● GIVEN RECORDS
►

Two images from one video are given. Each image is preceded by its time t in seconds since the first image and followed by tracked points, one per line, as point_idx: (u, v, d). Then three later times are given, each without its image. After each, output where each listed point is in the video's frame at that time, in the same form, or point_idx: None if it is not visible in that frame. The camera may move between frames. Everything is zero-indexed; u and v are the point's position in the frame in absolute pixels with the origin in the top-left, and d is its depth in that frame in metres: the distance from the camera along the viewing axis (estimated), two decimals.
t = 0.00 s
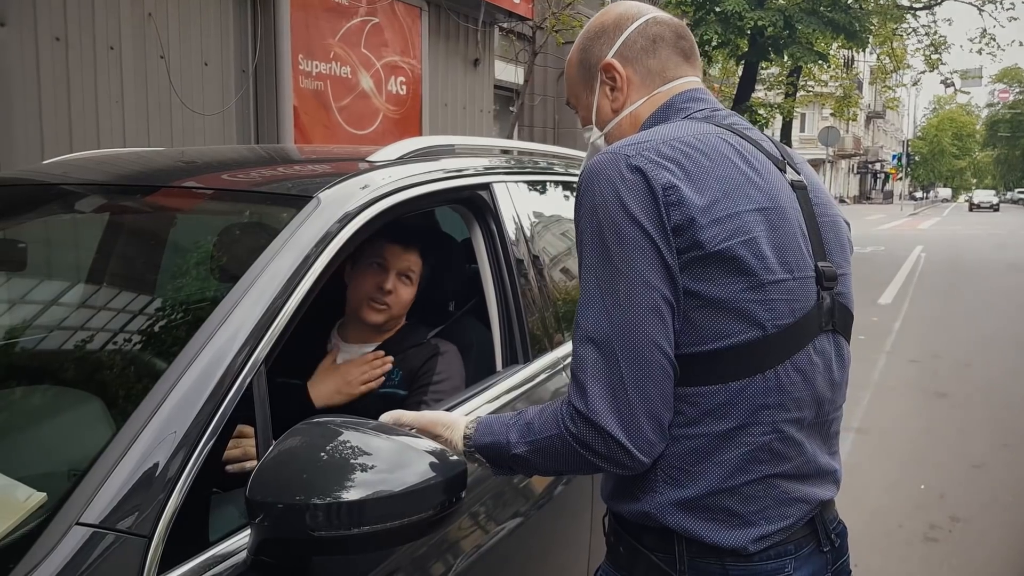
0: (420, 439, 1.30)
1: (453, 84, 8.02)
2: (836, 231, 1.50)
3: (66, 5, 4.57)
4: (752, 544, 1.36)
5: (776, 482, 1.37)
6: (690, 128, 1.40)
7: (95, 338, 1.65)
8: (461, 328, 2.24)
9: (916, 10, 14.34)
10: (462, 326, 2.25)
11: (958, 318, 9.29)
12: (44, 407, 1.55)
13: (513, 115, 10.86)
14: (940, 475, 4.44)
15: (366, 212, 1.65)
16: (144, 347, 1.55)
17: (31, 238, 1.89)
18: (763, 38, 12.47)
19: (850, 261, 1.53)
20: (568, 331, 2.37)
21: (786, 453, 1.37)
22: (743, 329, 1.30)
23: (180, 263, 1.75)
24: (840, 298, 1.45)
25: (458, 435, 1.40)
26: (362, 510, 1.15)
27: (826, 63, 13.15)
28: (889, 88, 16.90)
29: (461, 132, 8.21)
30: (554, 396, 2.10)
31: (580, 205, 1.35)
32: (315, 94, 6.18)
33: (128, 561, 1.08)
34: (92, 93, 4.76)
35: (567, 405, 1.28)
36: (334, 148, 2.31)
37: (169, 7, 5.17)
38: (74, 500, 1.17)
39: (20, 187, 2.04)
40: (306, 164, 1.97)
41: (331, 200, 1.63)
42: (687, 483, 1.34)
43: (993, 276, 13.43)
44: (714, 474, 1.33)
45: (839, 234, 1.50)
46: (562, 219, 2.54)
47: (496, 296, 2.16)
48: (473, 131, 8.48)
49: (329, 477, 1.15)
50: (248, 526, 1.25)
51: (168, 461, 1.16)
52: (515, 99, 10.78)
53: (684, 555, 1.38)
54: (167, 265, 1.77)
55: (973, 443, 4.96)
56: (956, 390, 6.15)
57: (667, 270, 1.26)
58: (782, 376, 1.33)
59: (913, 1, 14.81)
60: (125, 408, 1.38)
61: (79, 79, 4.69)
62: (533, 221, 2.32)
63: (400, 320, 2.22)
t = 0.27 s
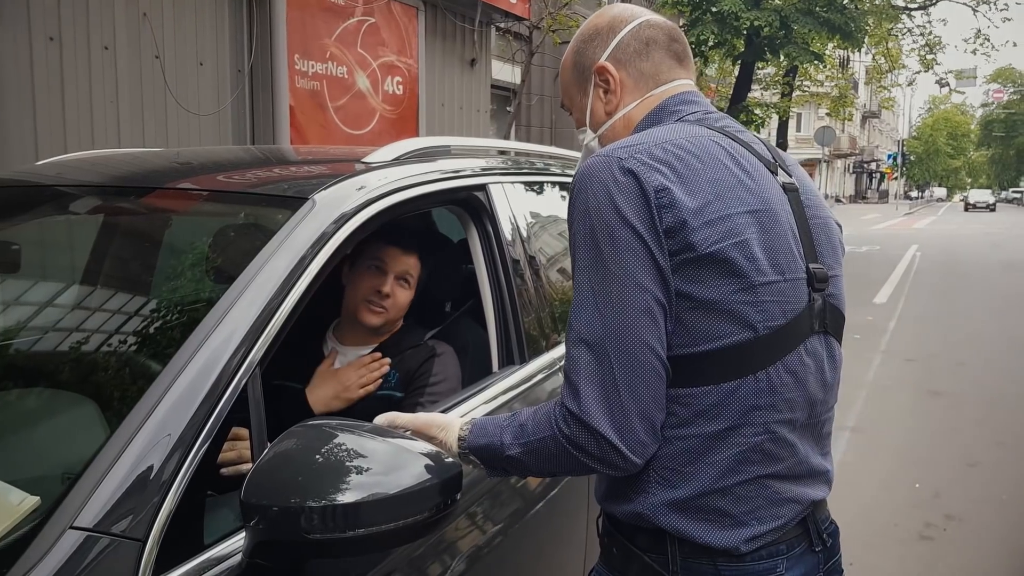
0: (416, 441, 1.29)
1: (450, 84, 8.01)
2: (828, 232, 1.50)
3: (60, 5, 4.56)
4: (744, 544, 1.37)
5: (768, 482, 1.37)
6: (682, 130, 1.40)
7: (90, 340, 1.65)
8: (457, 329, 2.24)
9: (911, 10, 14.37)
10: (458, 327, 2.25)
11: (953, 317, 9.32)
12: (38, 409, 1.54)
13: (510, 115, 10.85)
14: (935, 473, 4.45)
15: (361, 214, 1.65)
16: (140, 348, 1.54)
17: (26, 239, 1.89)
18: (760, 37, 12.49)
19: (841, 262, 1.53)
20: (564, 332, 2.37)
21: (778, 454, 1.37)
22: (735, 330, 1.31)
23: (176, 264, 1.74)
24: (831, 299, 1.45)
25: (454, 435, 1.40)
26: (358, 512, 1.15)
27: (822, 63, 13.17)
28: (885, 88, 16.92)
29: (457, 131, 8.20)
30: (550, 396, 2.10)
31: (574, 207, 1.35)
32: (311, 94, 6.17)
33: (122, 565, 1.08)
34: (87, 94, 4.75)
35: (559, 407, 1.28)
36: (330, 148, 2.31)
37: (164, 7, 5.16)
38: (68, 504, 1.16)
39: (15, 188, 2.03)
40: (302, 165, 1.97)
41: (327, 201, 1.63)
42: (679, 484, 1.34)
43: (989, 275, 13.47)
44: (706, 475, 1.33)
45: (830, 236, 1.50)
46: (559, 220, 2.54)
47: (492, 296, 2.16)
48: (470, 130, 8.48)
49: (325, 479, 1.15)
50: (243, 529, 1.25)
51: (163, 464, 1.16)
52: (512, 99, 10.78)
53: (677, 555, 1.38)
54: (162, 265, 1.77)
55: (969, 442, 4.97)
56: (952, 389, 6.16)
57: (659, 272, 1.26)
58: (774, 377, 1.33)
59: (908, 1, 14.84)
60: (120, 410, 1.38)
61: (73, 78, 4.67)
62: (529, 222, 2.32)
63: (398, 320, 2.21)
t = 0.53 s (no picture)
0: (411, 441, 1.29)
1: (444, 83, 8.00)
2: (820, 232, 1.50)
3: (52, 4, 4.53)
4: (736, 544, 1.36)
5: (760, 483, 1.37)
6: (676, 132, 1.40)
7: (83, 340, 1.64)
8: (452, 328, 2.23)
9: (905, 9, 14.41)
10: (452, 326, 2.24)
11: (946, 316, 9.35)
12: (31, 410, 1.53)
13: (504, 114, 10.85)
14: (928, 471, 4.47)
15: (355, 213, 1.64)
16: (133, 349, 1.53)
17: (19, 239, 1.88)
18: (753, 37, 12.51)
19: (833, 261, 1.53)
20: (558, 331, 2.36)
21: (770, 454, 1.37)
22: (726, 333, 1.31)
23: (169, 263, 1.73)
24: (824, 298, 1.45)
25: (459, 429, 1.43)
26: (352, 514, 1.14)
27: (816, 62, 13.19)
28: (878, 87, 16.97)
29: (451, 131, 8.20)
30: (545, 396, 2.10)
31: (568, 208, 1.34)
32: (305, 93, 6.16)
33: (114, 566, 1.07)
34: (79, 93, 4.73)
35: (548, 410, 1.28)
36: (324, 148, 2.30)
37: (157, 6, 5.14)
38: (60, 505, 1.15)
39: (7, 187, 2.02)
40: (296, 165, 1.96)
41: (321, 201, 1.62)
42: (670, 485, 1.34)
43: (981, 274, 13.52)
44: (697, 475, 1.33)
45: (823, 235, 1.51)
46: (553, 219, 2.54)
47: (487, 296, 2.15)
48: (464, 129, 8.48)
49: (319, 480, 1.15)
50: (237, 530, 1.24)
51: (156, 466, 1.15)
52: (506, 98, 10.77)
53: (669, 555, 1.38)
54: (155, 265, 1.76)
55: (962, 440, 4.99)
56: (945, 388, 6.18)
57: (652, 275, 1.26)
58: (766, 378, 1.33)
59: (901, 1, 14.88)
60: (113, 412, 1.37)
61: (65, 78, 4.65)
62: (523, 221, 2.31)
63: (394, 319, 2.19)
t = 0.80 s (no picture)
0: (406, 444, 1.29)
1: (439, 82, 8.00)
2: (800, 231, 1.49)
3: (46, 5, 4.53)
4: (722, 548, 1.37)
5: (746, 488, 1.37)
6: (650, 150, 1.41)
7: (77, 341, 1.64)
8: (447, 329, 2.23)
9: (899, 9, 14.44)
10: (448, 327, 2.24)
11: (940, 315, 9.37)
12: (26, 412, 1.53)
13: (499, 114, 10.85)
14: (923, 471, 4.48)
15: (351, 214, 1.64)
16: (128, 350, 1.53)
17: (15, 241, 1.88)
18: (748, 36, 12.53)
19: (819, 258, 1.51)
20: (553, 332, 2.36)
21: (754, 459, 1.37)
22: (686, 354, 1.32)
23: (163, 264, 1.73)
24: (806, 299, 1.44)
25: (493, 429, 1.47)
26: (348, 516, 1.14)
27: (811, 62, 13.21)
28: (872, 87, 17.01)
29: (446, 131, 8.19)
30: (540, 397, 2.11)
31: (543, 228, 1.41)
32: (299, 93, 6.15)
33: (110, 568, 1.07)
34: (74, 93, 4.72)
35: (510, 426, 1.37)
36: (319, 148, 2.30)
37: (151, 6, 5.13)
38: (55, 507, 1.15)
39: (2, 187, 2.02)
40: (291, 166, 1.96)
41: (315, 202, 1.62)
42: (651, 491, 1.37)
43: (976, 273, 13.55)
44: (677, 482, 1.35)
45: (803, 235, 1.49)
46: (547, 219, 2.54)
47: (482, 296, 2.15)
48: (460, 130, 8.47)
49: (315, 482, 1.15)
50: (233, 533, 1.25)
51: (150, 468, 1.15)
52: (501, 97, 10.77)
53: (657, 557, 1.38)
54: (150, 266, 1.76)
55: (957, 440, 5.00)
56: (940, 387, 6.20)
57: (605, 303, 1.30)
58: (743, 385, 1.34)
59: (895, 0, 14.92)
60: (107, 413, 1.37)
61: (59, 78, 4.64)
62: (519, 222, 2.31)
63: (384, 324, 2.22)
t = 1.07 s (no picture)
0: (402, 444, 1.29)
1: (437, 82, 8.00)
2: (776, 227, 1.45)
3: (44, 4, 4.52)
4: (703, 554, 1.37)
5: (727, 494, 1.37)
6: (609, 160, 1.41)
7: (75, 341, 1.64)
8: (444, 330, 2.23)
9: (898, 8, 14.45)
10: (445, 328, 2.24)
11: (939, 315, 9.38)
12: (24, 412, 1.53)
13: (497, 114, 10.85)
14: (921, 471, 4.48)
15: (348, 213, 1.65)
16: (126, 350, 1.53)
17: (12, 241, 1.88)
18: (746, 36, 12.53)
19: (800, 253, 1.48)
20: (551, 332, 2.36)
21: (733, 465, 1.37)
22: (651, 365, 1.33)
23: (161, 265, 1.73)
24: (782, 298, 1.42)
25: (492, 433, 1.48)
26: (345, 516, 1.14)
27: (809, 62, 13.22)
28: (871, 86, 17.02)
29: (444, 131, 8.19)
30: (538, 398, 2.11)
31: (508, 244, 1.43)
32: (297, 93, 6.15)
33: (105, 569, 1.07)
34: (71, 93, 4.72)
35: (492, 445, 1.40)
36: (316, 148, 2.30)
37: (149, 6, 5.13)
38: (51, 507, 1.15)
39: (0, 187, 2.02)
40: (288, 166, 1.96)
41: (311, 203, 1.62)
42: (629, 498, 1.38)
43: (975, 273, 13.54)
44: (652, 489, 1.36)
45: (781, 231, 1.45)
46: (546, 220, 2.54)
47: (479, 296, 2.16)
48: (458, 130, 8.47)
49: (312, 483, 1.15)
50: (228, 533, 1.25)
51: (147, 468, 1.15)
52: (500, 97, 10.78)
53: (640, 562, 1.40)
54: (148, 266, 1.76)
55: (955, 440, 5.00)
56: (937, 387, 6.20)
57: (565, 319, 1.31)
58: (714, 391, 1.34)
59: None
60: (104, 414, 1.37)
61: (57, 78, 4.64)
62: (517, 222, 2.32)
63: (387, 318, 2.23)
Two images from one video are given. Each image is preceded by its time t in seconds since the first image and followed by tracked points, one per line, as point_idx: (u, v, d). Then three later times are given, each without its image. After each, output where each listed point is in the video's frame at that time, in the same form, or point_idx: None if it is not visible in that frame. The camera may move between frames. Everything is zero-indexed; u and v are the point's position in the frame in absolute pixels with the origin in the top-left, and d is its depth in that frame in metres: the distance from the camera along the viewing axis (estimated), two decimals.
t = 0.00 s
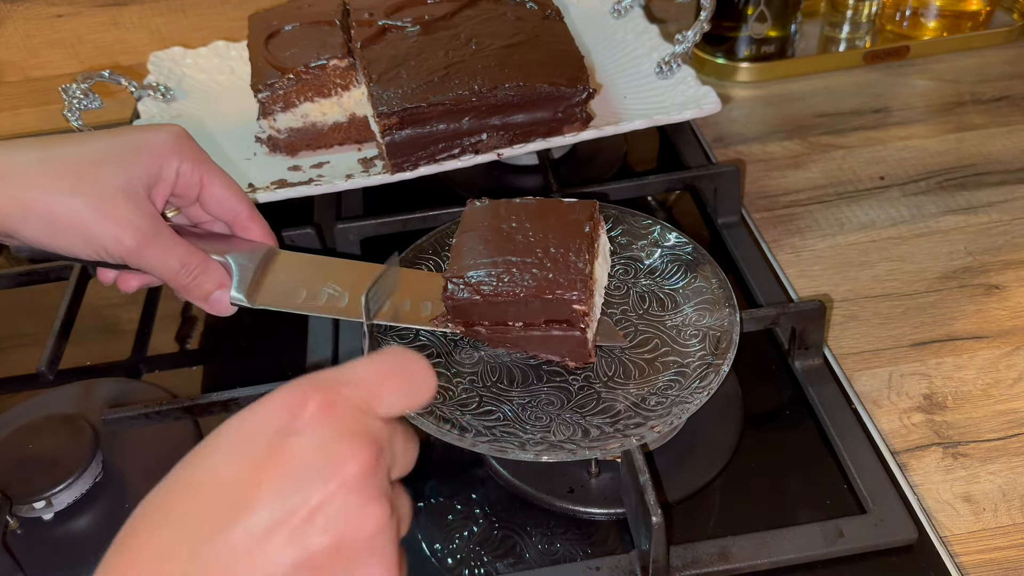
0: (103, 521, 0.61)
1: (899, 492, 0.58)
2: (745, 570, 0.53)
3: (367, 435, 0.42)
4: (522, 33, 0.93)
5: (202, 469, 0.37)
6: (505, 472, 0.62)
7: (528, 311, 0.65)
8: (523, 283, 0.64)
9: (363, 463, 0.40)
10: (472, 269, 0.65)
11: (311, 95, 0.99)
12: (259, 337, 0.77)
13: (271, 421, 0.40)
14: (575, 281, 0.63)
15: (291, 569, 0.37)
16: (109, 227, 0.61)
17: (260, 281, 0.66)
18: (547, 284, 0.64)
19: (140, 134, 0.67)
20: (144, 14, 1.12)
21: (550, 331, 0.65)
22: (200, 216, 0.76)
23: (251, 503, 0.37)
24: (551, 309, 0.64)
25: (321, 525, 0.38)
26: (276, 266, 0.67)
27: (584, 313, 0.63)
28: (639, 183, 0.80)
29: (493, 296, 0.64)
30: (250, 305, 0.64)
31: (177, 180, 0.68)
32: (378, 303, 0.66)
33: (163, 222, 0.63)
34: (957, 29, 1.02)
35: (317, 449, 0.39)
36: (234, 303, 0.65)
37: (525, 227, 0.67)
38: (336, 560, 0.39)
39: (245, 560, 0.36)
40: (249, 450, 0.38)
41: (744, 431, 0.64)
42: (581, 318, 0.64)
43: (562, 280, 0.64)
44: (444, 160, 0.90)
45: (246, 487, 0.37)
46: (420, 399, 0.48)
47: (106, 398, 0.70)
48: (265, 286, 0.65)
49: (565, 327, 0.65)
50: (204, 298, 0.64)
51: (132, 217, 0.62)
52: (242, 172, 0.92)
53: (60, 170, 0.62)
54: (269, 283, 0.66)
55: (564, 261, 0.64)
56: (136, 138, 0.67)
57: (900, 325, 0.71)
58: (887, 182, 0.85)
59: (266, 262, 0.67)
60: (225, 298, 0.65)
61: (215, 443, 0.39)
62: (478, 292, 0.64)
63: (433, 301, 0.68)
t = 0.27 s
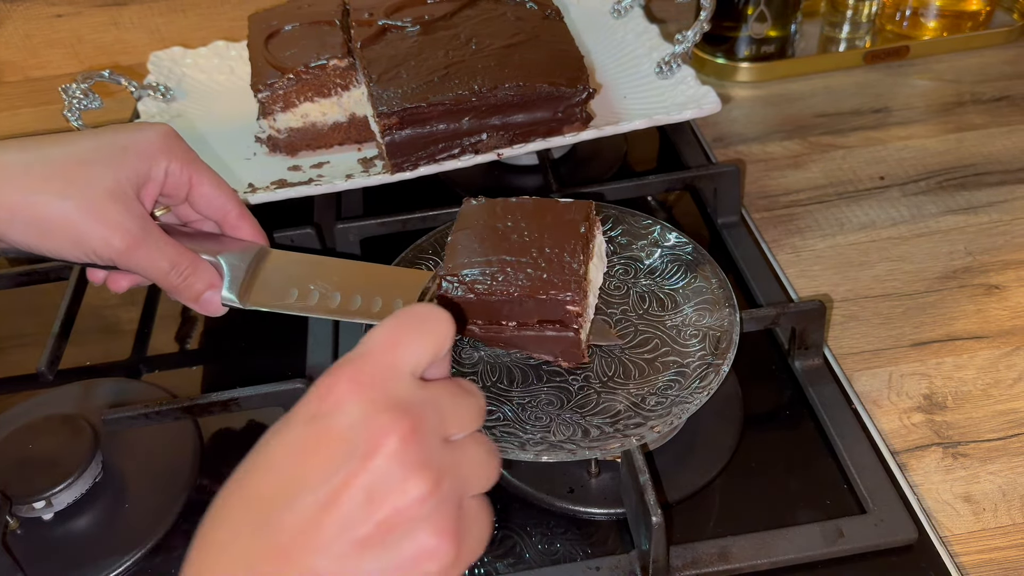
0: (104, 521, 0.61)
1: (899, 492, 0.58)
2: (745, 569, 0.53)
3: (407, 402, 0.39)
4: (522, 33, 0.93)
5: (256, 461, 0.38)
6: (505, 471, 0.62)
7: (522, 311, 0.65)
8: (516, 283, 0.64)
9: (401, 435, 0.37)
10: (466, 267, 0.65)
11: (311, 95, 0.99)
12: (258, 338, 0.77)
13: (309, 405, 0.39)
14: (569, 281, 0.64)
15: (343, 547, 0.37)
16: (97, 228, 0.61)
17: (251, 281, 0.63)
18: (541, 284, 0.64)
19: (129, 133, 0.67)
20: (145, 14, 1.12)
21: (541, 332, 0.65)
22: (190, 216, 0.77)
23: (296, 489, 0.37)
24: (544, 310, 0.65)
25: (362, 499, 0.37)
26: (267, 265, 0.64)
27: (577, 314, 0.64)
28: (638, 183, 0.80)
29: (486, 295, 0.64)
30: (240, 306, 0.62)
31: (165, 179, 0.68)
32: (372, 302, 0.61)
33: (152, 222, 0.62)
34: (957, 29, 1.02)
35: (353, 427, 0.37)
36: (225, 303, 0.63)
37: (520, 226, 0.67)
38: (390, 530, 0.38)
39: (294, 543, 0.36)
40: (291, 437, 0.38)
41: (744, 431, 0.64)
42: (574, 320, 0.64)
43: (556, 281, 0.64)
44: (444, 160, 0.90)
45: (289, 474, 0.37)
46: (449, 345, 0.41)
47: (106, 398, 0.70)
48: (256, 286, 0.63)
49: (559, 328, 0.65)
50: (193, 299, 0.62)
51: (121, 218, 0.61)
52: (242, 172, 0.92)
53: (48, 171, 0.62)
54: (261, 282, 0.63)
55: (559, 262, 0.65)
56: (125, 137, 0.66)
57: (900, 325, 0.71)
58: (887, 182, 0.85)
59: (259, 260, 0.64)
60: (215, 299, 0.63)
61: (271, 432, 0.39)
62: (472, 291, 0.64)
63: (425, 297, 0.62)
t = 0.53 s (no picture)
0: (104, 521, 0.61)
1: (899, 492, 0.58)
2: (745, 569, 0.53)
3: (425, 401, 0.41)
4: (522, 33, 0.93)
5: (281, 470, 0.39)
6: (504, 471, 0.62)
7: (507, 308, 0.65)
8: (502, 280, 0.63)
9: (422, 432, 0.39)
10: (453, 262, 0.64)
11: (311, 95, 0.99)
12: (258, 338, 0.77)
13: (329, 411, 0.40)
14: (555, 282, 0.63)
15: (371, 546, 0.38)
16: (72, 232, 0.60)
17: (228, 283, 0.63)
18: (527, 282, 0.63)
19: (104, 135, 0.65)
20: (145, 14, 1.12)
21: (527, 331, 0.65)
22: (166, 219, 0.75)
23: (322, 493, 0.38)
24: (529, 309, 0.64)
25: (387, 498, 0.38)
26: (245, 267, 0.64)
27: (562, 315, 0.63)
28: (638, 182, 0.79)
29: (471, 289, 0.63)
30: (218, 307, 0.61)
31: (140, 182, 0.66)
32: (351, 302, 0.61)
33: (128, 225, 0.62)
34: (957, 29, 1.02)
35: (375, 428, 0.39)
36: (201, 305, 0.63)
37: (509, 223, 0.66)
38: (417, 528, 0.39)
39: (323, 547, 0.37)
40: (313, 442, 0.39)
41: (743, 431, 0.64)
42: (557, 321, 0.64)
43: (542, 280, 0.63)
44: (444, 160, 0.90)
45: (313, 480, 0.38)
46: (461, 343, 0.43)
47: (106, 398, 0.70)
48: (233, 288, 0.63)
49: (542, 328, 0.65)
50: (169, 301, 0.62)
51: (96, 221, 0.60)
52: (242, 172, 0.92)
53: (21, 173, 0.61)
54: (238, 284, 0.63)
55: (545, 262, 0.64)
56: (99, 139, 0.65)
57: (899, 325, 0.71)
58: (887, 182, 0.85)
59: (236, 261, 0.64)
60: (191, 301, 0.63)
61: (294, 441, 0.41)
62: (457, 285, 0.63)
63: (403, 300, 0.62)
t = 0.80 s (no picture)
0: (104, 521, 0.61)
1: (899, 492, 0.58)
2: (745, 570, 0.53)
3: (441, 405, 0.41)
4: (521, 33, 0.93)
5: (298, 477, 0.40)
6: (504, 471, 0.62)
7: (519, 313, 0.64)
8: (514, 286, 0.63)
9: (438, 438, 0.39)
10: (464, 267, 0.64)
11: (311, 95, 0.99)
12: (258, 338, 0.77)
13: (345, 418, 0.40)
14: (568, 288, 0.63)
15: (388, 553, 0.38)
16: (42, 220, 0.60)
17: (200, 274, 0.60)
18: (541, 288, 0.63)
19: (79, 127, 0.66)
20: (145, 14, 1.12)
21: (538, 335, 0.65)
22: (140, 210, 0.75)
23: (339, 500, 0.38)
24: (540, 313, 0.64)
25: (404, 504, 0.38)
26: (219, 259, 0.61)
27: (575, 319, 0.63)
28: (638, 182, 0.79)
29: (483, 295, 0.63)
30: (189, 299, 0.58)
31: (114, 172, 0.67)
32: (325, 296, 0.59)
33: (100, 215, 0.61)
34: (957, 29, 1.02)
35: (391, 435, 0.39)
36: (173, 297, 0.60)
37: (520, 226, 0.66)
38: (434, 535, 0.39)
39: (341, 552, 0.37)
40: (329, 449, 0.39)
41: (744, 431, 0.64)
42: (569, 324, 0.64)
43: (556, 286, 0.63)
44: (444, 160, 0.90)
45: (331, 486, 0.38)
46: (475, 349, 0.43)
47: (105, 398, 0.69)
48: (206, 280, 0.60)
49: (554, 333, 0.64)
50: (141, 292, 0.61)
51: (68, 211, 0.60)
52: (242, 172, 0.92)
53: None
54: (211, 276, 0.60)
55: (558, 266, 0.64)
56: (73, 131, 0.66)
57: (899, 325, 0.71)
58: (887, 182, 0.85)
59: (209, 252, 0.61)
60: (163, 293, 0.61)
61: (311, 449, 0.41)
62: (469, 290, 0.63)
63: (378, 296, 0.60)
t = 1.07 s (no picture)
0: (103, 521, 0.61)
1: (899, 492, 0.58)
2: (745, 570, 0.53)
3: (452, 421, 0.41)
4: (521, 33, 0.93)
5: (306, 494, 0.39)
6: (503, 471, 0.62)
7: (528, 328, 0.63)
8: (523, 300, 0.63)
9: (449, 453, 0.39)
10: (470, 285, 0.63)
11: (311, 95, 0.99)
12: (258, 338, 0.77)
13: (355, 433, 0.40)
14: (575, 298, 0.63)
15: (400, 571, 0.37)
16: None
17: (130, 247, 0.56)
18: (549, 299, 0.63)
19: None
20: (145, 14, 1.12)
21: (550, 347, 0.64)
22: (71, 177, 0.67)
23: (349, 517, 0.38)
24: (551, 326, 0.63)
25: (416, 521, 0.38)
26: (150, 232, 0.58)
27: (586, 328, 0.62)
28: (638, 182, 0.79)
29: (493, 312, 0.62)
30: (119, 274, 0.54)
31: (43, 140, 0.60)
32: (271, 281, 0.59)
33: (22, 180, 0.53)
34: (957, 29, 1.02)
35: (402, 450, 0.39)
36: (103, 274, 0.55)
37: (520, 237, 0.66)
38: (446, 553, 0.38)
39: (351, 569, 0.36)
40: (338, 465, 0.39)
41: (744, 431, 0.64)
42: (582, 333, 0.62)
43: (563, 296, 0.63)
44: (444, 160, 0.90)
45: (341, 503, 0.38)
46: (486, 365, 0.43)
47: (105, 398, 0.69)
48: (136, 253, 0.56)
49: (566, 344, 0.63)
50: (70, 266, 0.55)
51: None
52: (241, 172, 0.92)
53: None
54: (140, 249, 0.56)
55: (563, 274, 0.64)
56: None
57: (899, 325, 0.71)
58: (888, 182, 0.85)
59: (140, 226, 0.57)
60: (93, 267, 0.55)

◄

● HOW TO COMPLETE THIS TASK
No pictures belong in the answer, only the lines from the top of the listing through the line containing "40: (306, 164, 1.97)", repeated word for word.

● SOLUTION TO THE EXERCISE
Two images from one video are given. Each image is preceded by its time t in seconds since the first image and followed by tracked points, one per line, as point_idx: (u, v, d). Then three later times are given, each without its image. After each, output where each listed point is in the video's frame at that time, in the same form, or point_idx: None if it is not visible in that frame. The camera may move between frames. Everything is zero-indexed; u and v are the point's position in the frame in absolute pixels with the origin in the top-left, and d is its depth in that frame in metres: the distance from the camera along the viewing axis (estimated), two decimals.
t = 0.00 s
0: (420, 439, 1.30)
1: (453, 84, 8.02)
2: (836, 231, 1.50)
3: (66, 5, 4.57)
4: (752, 544, 1.36)
5: (776, 482, 1.37)
6: (690, 128, 1.40)
7: (95, 338, 1.65)
8: (461, 328, 2.24)
9: (916, 10, 14.34)
10: (462, 326, 2.25)
11: (958, 318, 9.29)
12: (44, 407, 1.55)
13: (513, 115, 10.86)
14: (940, 475, 4.44)
15: (366, 212, 1.65)
16: (144, 347, 1.55)
17: (31, 238, 1.89)
18: (763, 38, 12.47)
19: (850, 261, 1.53)
20: (568, 331, 2.37)
21: (786, 453, 1.37)
22: (743, 329, 1.30)
23: (180, 263, 1.75)
24: (840, 298, 1.45)
25: (458, 435, 1.40)
26: (362, 510, 1.15)
27: (826, 63, 13.15)
28: (889, 88, 16.90)
29: (461, 132, 8.21)
30: (554, 396, 2.10)
31: (580, 205, 1.35)
32: (315, 94, 6.18)
33: (128, 561, 1.08)
34: (92, 93, 4.76)
35: (567, 405, 1.28)
36: (334, 148, 2.31)
37: (169, 7, 5.17)
38: (74, 500, 1.17)
39: (20, 187, 2.04)
40: (306, 164, 1.97)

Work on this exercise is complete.